Выбрать главу

Воспоминания о той крымской осени прервал визит рослого детины в олимпийке. Он неожиданно вырос в растворе двери и что-то сказал, зазывно встряхивая коробкой с костяшками домино. Жест этот был предельно ясен, но, чтобы скрыть замешательство, Климов переспросил:

— Простите, что вы сказали?

— Козла, говорю, не желаете забить?..

— А-а-а… Нет-нет. Спасибо. Пусть живет…

— Ну, извините, — разочарованно заключал парень и легким движением прикрыл дверь.

«Такому быка впору забивать, а не мелочиться», — восхищенно оценил Климов атлетическую фигуру страдающего доминошника, хотя и сам, пожалуй, не уступал ему размахом и округлостью плеч. Они-то однажды и сослужили ему недобрую службу.

Вот подумал: «Такому быка впору» — и как-то не по себе стало. Память сразу кольнула тем злосчастным днем, в который и случился у него один из затяжных приступов — «быть или не быть»… Сейчас с улыбкой вспоминается, а тогда все было очень серьезно. Даже кисть поломал. А уж себя извел…

Летом после первого курса писал он старый сельский пруд. Вернее, засохшую березу над ним. Она стояла белым изваянием в окружении зеленых сверстниц, и цвет их жизни стал смертным саваном ее — недвижным, распластанным отражением в воде. Как пронизала душу, как захватила его эта трагедия… Работал, ничего не замечая вокруг. И не сразу понял, что это о нем судачат проходящие мимо женщины:

— Такому бы молот в руки, а он кисточкой балуется…

И засмеялись. И смех этот, больше шутливый, чем злобливый, как током прошил его с головы до ног. Застыл с опущенной кистью.

Не запомнил он в тот день свой обратный путь домой. Помнит только, что рядом все время потом была мама… Не получив ответа на свой единственный вопрос: «Гриша, что-то случилось?» — она отхаживала сына молчанием и недокучливой заботой.

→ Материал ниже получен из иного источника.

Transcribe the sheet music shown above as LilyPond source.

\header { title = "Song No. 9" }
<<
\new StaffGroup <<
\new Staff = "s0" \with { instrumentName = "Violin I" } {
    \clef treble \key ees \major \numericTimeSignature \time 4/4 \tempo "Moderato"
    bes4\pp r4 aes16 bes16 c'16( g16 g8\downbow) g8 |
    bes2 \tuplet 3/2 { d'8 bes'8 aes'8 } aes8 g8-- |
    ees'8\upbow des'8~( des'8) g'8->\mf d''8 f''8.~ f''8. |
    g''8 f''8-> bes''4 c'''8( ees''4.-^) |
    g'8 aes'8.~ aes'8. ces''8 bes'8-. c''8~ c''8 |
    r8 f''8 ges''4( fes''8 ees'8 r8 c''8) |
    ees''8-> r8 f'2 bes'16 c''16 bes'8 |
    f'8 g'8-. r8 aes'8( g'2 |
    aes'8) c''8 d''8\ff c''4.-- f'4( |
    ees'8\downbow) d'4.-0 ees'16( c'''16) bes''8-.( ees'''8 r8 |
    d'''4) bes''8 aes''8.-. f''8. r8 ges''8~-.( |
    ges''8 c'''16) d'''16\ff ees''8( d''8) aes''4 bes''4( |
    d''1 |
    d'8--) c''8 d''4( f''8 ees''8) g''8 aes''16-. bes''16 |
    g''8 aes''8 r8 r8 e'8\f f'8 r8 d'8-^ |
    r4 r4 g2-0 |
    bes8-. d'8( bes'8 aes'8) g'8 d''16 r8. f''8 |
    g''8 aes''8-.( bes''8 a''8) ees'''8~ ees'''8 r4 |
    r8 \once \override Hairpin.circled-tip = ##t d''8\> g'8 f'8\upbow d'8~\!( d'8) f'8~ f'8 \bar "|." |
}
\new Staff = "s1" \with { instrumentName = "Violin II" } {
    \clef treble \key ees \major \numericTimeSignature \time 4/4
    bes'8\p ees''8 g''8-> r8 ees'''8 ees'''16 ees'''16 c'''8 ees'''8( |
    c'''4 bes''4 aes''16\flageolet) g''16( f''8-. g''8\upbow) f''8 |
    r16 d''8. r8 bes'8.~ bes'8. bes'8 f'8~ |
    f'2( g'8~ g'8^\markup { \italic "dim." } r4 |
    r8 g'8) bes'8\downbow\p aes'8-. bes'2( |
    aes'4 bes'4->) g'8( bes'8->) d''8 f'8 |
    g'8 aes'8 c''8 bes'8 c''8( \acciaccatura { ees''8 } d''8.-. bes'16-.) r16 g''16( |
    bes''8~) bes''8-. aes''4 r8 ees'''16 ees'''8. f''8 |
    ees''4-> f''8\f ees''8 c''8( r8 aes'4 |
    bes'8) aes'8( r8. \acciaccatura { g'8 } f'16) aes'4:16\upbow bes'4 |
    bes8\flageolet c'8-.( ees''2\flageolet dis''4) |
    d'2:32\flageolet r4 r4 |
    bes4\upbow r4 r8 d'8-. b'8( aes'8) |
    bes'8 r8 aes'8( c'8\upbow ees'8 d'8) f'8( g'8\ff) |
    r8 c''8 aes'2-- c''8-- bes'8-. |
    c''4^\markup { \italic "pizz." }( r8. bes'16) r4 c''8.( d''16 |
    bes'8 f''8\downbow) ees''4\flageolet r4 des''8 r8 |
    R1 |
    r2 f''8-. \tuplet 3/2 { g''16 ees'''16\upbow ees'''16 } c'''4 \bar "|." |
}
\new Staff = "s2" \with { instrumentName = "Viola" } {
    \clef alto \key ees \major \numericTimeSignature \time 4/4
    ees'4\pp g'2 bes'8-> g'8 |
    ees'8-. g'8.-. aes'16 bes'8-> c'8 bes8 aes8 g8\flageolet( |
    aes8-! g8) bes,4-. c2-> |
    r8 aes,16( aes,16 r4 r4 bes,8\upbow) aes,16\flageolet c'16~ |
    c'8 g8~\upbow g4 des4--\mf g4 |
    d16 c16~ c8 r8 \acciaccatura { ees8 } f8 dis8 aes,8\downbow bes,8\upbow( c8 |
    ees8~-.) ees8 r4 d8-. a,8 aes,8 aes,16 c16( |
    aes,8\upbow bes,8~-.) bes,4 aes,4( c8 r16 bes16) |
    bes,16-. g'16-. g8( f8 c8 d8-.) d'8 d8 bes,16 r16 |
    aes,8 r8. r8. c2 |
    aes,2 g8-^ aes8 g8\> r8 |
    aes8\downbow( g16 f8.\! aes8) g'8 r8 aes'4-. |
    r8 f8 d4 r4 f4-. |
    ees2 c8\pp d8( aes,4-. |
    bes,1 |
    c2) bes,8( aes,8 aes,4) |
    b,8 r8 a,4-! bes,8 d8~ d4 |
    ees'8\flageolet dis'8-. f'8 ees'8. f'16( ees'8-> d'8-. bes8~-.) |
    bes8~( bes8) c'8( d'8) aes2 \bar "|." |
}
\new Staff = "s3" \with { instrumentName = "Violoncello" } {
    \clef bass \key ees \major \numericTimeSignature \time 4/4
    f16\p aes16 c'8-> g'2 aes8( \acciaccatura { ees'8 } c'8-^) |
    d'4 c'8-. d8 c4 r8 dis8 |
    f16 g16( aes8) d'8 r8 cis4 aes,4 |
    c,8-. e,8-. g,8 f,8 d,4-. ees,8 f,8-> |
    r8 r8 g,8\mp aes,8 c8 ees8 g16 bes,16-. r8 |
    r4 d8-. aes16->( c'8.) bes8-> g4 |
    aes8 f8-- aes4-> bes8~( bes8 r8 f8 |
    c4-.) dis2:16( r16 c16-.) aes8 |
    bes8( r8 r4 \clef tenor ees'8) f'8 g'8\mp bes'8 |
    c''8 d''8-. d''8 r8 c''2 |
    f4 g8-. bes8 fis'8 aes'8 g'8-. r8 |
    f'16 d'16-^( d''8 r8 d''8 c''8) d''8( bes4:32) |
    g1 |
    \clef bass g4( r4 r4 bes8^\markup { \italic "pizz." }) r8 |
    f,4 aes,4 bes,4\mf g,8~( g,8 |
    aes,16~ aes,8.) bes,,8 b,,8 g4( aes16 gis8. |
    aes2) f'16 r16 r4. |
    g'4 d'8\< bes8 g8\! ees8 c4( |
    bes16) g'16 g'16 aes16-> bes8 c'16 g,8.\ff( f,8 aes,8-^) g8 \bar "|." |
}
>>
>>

А он несколько дней валялся на койке, обессиленный и пустой, разумом понимая всю нелепость своих переживаний и не в силах что-либо поделать с собой. Отходил медленно. Бродил по лесу без цели, без дороги, пока зеленый шум не заглушил наконец того злополучного смеха. Но потом долго еще не мог работать на людях. Уехал на Север, забился в глухомань таежную, коротал ночи где попало: в шалашах-скороделках, в охотничьем зимовье, коль повезет набрести, а то и под елью, на охапке веток, натянув на себя все носимое и согревающее. До сих пор с легкой жутью вспоминает Климов те отчаянные дни и ночи. Как он не сгинул там в одиночку? И блукал, и голодал, и вскакивал, пронизанный холодом, задолго до рассвета, торопил его, подкарауливал тот неуловимый миг, когда дрогнет тьма… Работал до изнеможения, словно хотел доказать себе и всем на свете, что и кисть бывает потяжелее молота… Себе доказал. Руки немели, ныла, разламывалась спина, слезились глаза. Раз даже, помнится, обморок едва не свалил его. То ли от усталости, то ли от голода… Голова кругом пошла, и слабость — во все суставы. Осел на землю. А этюд на треноге стоял во весь рост. И это было главной победой.

После месячных скитаний, бородатый, с осунувшимся, искусанным комарами лицом, с потрескавшимися до кровоточин губами, переступил он порог родного дома. Мама отшатнулась в испуге. И только заглянув в глаза — в единственное, как она потом говорила, живое место, — прислонилась к нему своим сухоньким телом и заплакала. А он, не в силах больше молчать, так и не сбросив своего таежного облачения, ходил по комнате и, выхватывая из походного планшета этюды, рисунки, акварели, раскладывал, разбрасывал их на столе, на диване, на полу и приговаривал: «Посмотри-ка это, а это… и вот это…» Потом, обняв маму за плечи, водил ее по комнате, как по картинной галерее, и говорил, говорил без умолку. А мама только улыбалась сквозь слезы и согласно кивала.

Следующим летом уже смело вернулся к пруду, чтобы дописать прерванный этюд, но было поздно. Пропала береза. То ли буря ее привалила к земле, то ли чья хозяйская рука на дрова прибрала.